Biomarker for response to interferon
https://onlinelibrary.wiley.com/doi/abs ... cen3.12490
Selecting appropriate treatment from the early stage of the disease is important for a better prognosis for patients with multiple sclerosis (MS). Although various disease‐modifying drugs have been approved for MS, there is no appropriate biomarker to predict treatment responsiveness. We have recently identified serum semaphorin 4A (Sema4A) as a biomarker for predicting the treatment efficacy of interferon‐β therapy. One‐third of patients with MS show high serum Sema4A levels. These patients tend to have a higher Expanded Disability Status Scale score, and possess immune characteristics of Th17‐skewing condition. Interestingly, these patients do not respond effectively to interferon‐β therapy.

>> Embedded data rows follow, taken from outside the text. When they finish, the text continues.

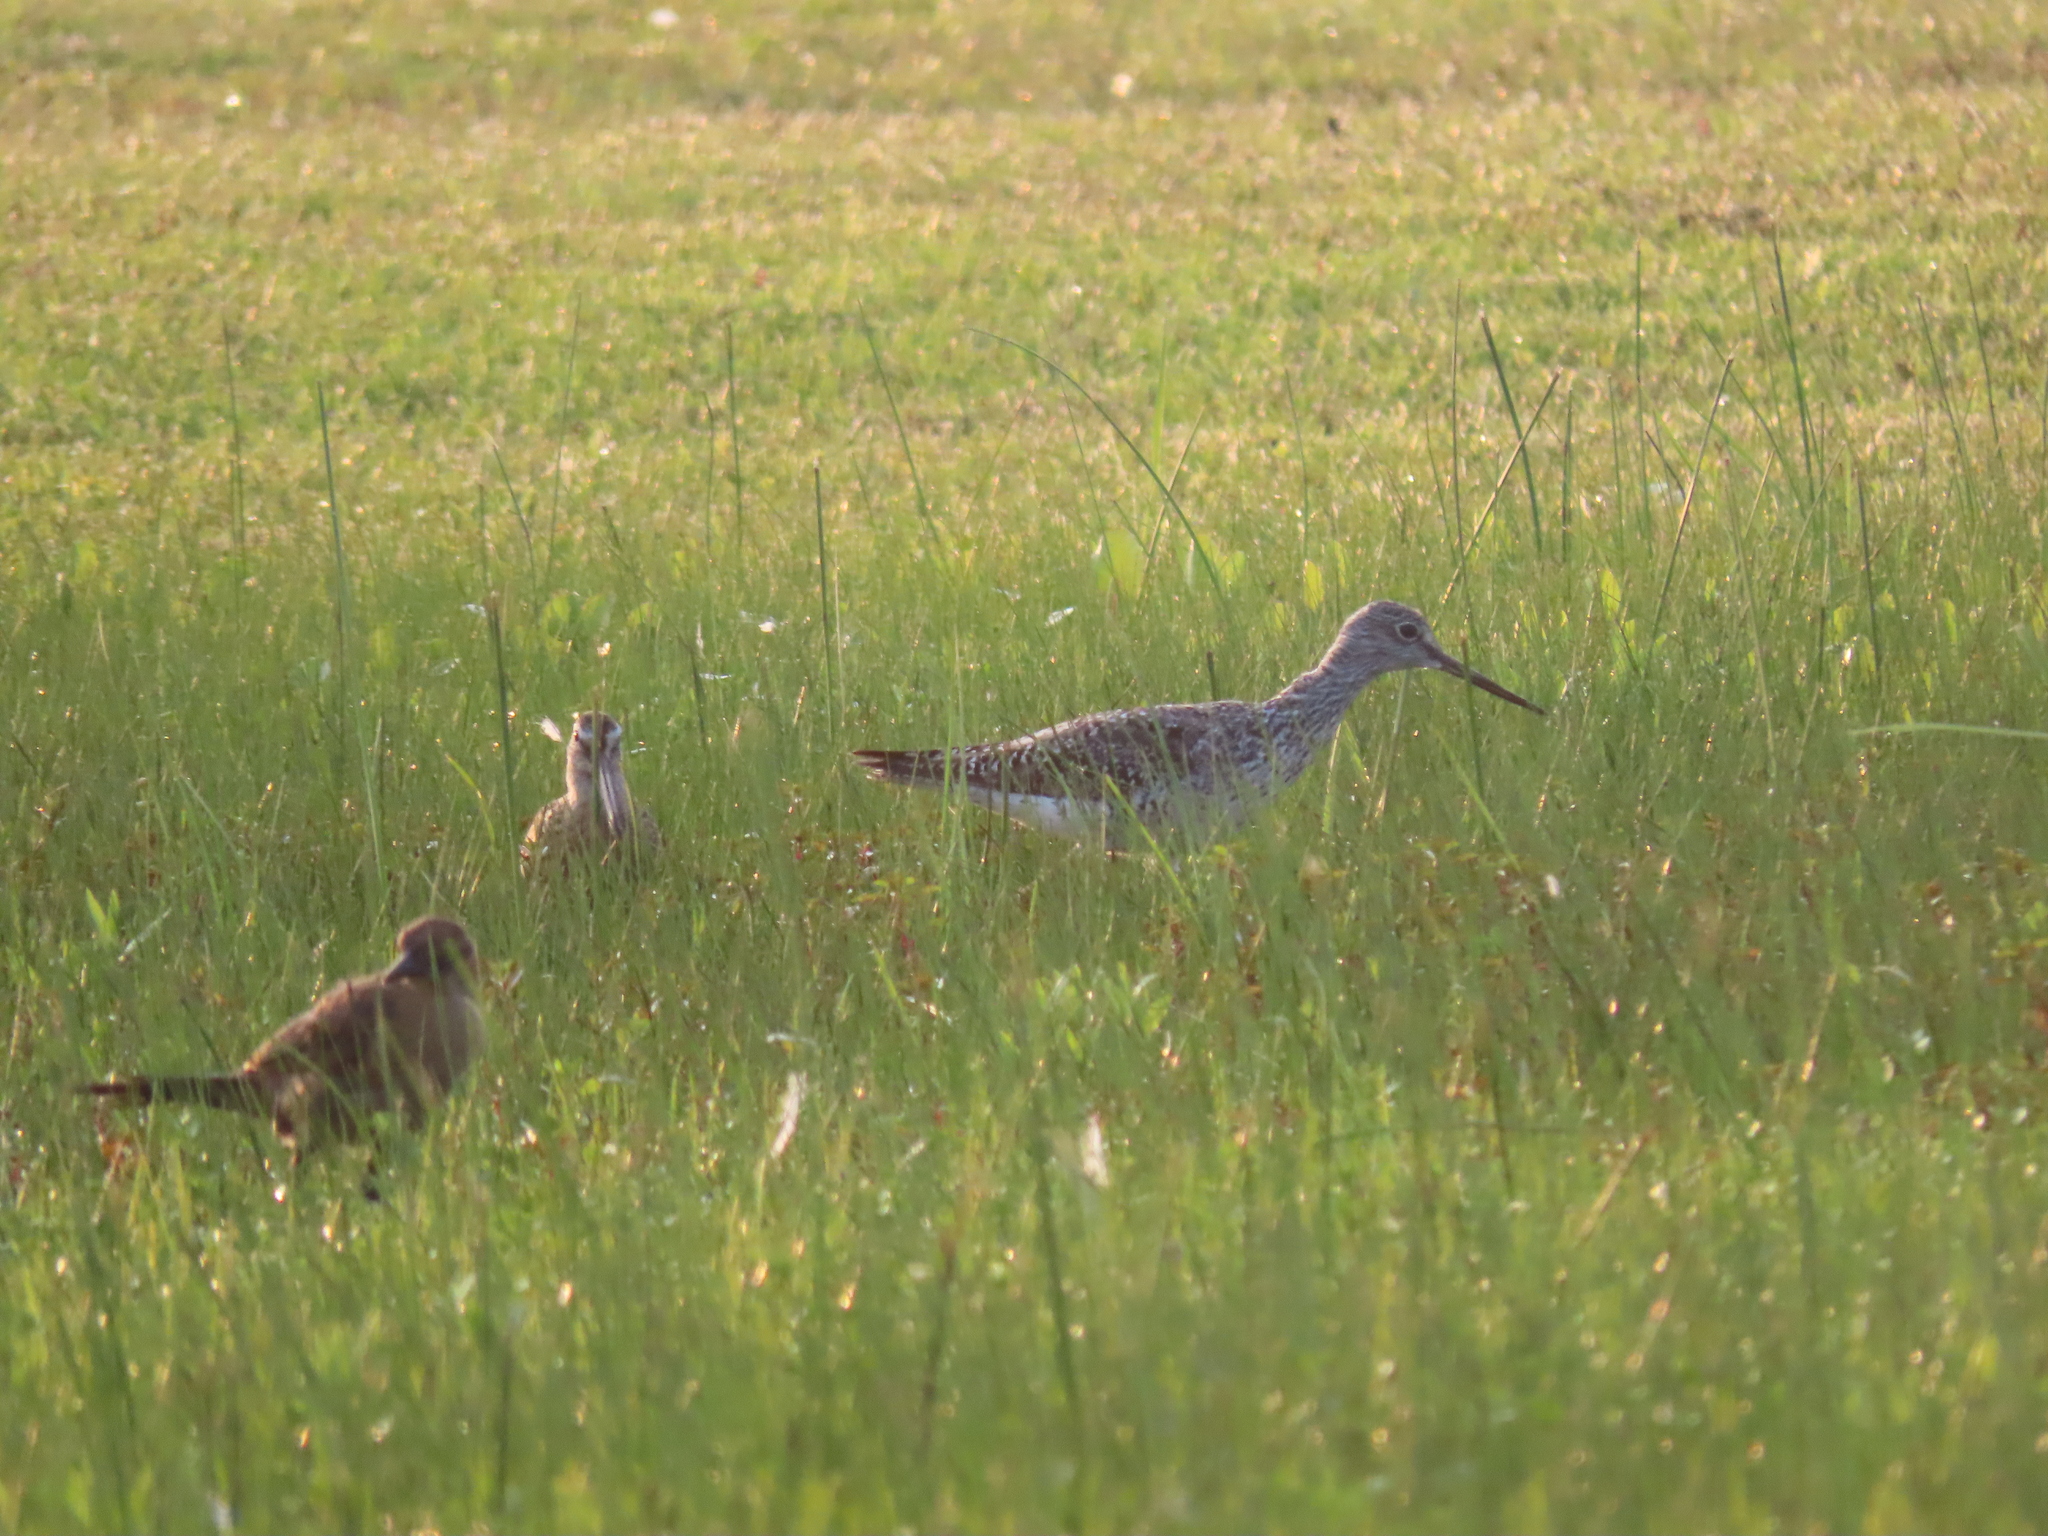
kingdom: Animalia
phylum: Chordata
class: Aves
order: Charadriiformes
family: Scolopacidae
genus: Tringa
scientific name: Tringa melanoleuca
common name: Greater yellowlegs
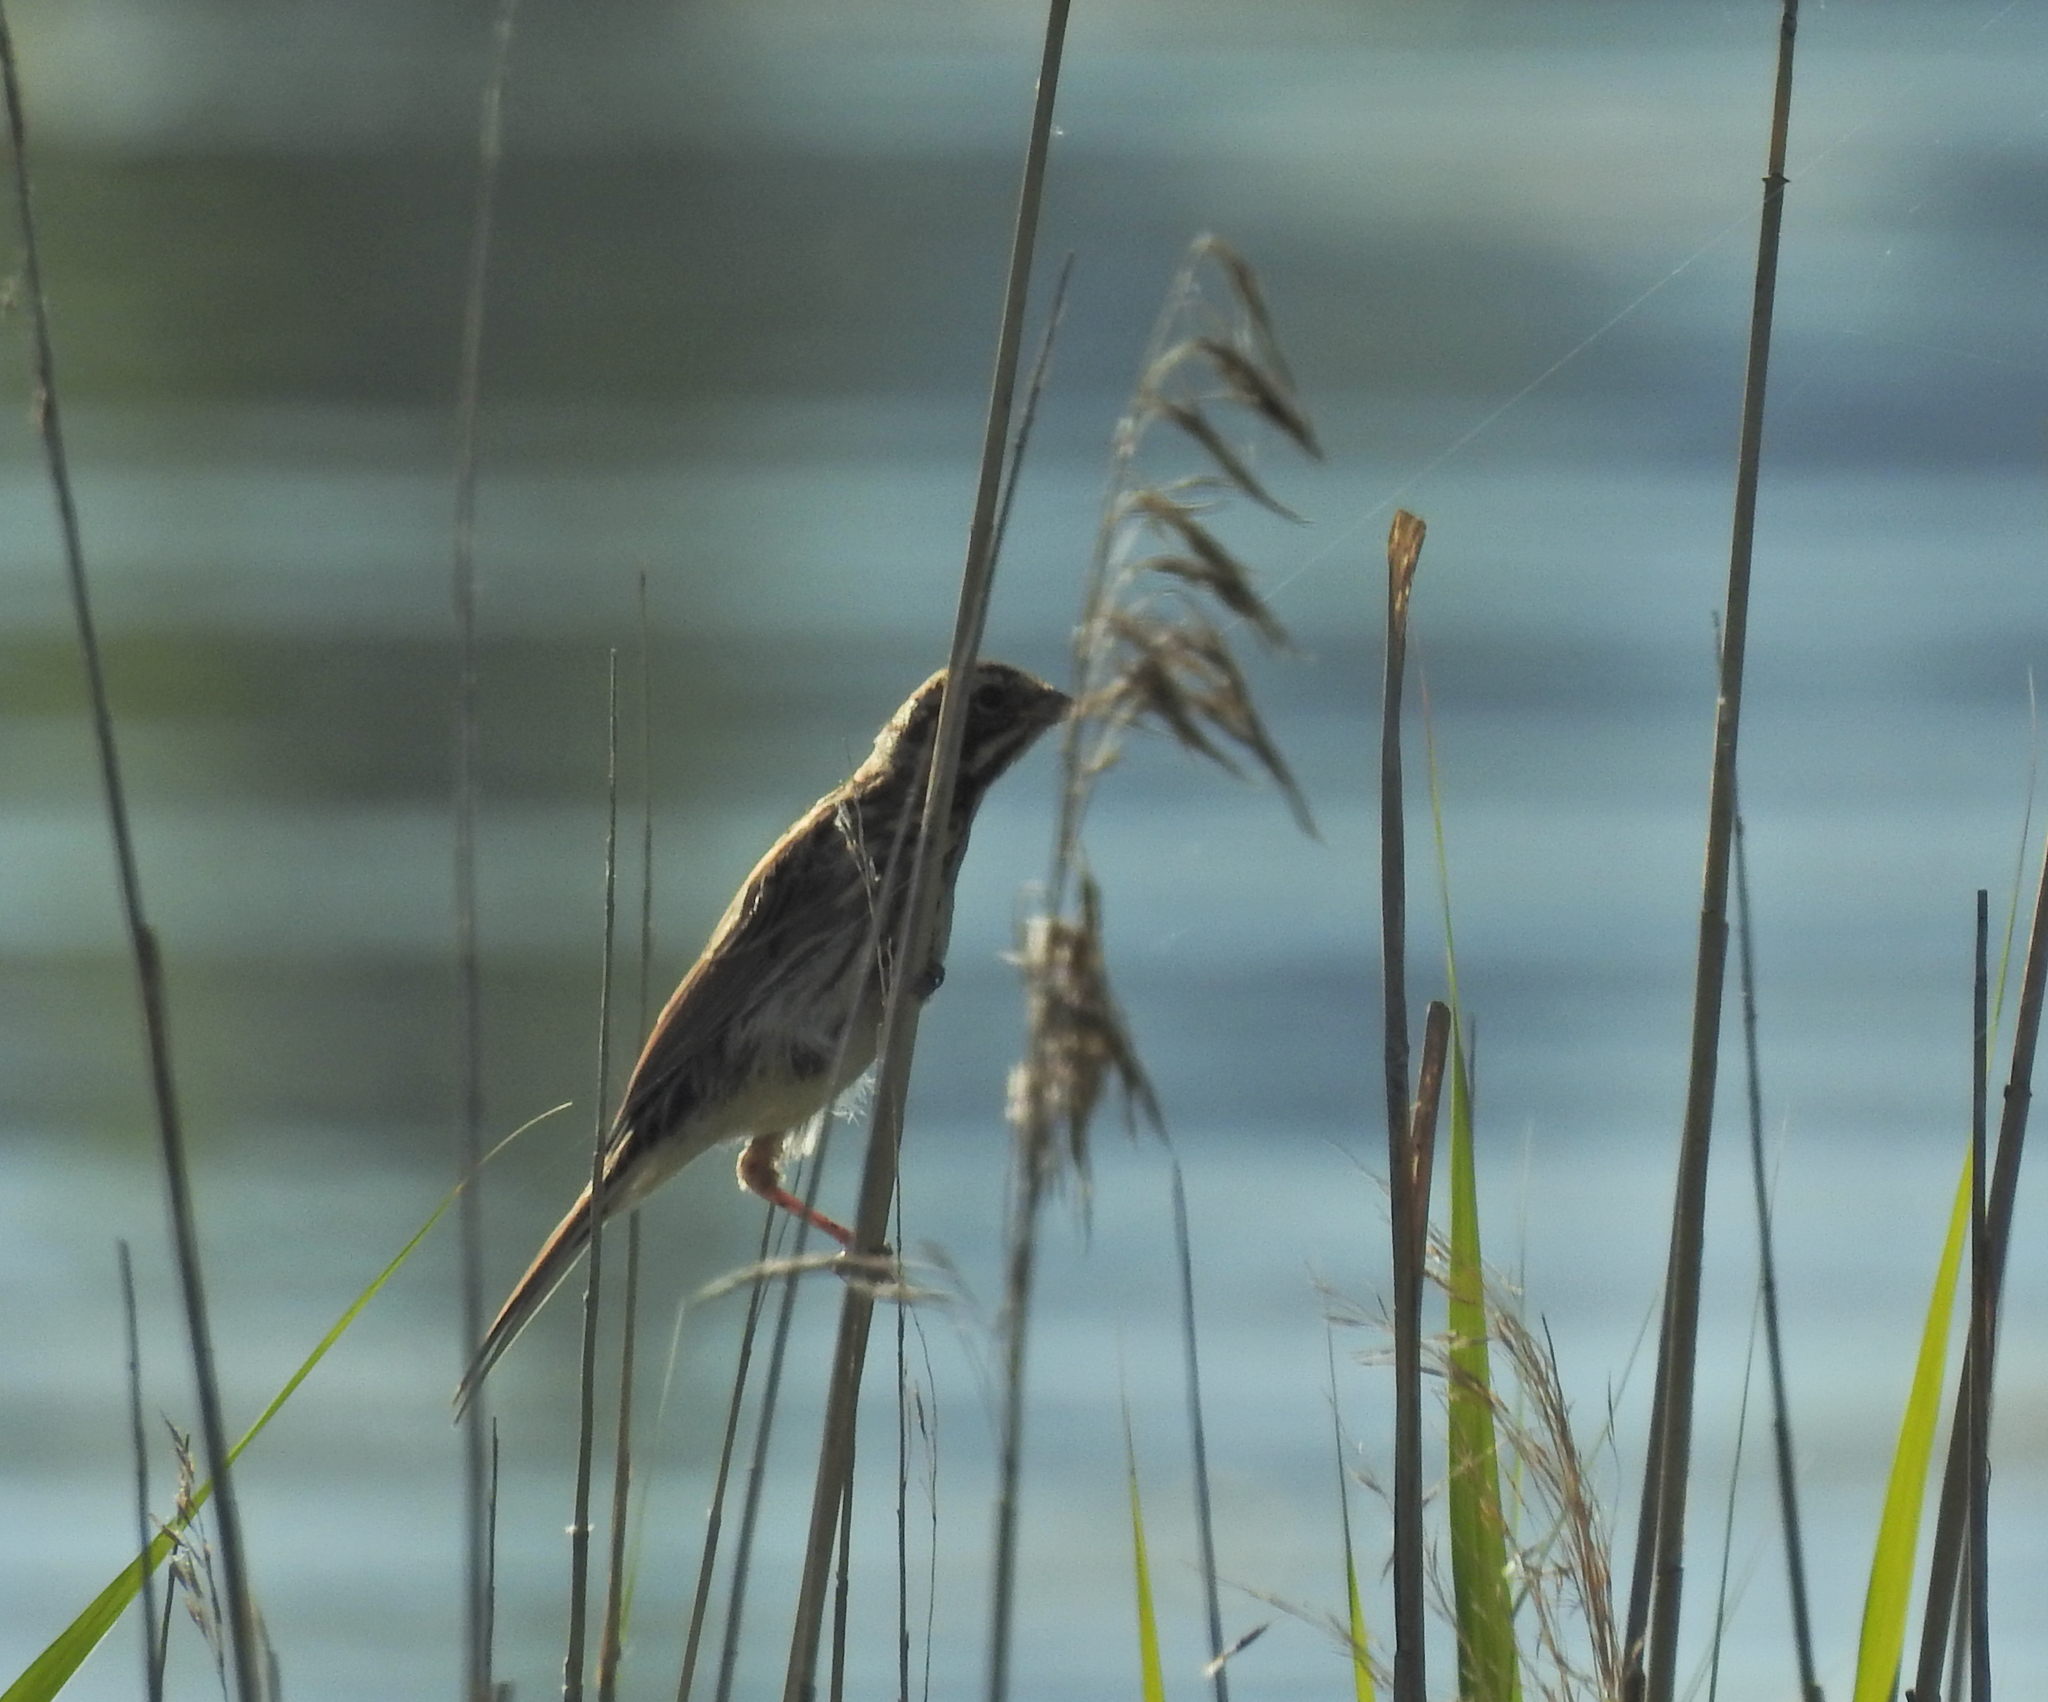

However, retrospective analysis of our MS cohort showed that those with high serum Sema4A levels show a favorable response to fingolimod (FTY) therapy. Efficacy of FTY was observed even in patients who later switched to FTY due to recurrent attacks under interferon‐β therapy. Our observations suggest that FTY could be a better candidate for managing the disease activity of MS patients with high Sema4A levels. Considering the fact that the efficacy of other various disease‐modifying drugs still remains elusive among MS patients with varying Sema4A profile, further investigation is required to clarify the role of serum Sema4A as a biomarker in making an appropriate decision regarding various disease‐modifying drug choices.
For patients with neuromyelitis optica spectrum disorder, we found that a certain proportion of patients show high levels of serum Sema4A. In the present review, we discuss the current advances in the field of MS research focusing on the role of Sema4A, and further present the clinical features of neuromyelitis optica spectrum disorder patients with high Sema4A levels.